Task list
1) According to the book page, how long did James Wolff work as a British intelligence officer?
2) Go on with the book page about How to Betray Your Country, picking up right after its final sentence.

***** Document section

The only thing keeping him sane is the hunch that there’s something not quite right about the nervous young man several rows ahead - a hunch that is confirmed when August watches him throw away directions to an old European cemetery seconds before being detained by Turkish police. And when a reckless August decides to go in his place, little does he know that he is setting in motion a series of events that will test his ingenuity and resourcefulness to the limit, and bring him face to face with a terrifying figure from the dark heart of the Islamic State.
The second novel in a trilogy about loyalty and betrayal in the modern age, How to Betray Your Country is an authentic thriller about walking the line between following your conscience and following orders.
James Wolff grew up in Beirut and has lived in Damascus, Cairo and Istanbul. He worked as a British intelligence officer for over ten years.
His first novel, Beside the Syrian Sea (2018), was a Times Thriller of the Month and an Evening Standard Book of the Year. Upon publication of Wolff's second novel, How to Betray Your Country (2021), the Spectator described him as 'a major talent'. The New York Times called his third novel, The Man in the Corduroy Suit (2023), evidence of 'a memorable voice in the genre'.
His new novel, Spies and Other Gods, will be published in February 2026.
I read the first book in this spy series, Beside the Syrian Sea, just over 2 years ago. I found the first half of that book quite slow and then raced through the second half. Exactly the same thing happened with this one. The novel is divided into 4 parts, and after a week spent reading Part 1 (which takes up more than half the text) I read the rest in a single evening. It seems this author’s style involves a relatively slow build up to an exciting denouement.

**********
***** Material supplied

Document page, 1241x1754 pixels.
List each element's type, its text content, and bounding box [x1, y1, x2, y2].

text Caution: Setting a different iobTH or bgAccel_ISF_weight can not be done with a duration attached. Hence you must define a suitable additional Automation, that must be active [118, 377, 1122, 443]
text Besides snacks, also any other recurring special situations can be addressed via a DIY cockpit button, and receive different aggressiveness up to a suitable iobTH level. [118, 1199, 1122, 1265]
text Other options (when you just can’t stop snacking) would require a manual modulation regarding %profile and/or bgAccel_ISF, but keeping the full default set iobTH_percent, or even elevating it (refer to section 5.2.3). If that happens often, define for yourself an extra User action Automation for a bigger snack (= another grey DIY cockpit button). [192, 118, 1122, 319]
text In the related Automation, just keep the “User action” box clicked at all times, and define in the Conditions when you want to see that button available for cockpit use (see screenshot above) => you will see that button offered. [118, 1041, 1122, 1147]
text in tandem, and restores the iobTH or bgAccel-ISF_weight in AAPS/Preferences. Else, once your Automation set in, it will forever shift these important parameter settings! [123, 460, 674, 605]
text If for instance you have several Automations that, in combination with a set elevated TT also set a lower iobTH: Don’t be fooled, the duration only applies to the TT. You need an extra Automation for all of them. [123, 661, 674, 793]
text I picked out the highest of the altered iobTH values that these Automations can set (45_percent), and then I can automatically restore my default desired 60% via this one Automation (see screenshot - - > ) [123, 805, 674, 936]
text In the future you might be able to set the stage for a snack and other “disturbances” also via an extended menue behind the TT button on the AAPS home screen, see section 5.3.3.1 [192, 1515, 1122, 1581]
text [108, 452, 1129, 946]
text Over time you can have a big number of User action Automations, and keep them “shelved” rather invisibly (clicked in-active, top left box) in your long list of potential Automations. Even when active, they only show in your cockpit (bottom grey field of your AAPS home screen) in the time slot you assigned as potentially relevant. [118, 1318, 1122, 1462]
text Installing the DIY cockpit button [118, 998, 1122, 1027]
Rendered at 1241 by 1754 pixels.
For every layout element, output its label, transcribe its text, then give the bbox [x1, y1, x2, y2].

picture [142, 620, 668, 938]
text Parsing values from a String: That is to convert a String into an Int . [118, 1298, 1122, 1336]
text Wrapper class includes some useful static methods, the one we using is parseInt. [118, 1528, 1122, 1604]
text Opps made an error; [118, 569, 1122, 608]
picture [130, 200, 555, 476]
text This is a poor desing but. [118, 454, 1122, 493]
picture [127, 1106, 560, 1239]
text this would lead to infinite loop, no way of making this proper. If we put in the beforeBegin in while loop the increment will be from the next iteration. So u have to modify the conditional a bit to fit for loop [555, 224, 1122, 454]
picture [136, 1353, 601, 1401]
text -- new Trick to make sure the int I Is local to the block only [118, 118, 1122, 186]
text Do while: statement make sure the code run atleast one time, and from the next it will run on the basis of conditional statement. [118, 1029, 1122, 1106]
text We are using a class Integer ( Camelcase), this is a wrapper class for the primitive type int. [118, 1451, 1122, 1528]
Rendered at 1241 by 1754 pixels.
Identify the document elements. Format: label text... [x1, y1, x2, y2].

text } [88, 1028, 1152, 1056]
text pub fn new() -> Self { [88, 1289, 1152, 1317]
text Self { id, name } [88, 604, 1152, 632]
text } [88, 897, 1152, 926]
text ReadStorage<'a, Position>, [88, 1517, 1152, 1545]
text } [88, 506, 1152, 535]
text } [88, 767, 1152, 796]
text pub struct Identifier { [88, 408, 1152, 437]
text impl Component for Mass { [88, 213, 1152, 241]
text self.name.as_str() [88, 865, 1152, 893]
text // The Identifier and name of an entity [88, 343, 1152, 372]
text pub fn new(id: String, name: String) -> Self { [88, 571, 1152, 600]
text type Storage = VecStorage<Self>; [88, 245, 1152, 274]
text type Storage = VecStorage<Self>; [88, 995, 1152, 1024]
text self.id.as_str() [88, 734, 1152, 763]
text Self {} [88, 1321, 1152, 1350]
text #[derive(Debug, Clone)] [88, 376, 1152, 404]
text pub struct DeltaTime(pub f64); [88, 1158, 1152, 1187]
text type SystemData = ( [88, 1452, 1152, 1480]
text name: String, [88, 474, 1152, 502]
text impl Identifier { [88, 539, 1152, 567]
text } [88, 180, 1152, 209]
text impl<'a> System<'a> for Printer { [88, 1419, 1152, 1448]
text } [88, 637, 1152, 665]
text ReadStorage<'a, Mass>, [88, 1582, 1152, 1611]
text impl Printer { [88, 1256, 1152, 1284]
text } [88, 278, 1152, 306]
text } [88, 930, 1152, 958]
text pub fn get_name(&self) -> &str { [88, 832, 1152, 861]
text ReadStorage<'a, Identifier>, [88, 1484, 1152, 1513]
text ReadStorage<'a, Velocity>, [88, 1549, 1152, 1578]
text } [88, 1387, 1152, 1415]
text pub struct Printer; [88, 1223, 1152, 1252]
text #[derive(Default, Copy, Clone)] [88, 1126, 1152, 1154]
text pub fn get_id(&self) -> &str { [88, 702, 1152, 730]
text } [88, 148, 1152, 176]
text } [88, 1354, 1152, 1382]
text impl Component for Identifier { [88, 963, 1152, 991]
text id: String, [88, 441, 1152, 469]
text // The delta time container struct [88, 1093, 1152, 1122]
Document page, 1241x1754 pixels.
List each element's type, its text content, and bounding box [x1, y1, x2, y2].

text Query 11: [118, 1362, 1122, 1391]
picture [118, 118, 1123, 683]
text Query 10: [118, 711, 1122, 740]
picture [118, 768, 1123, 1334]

**********

Solved tasks
1) Over ten years.

2)
Although this is being described as the second book in a series, it’s largely a standalone novel. There are a few references to the events and the main character of the first book which would be meaningless if you hadn’t read it, but they are tangential to the main story here.
The previous book was set in Lebanon and this one is set in Istanbul. The main character, August Drummond, is an ex-British intelligence agent who has gone to pieces after the death of his wife. He is a dirty and dishevelled alcoholic with an I-don’t-care-about-anything-anymore attitude to life and in the early part of the book is quite a hard guy to like. He gets a job with a British company in Istanbul after faking a reference from his previous employers in the Security Service. The narrative set in Istanbul is interspersed with one about his previous career. I had to smile at one scene where Drummond’s conduct is examined at a disciplinary hearing that follows the same format as that used by my own employer. I’m glad to say none that I’ve been present at have been as chaotic as the one described in this book!
I write my “reviews” straight after finishing a book, so invariably they record my immediate impressions. Books will then either grow or diminish in my memory and Beside the Syrian Sea was one in the former category. I’m hoping this one will do the same. For now, 3.5 stars rounded up.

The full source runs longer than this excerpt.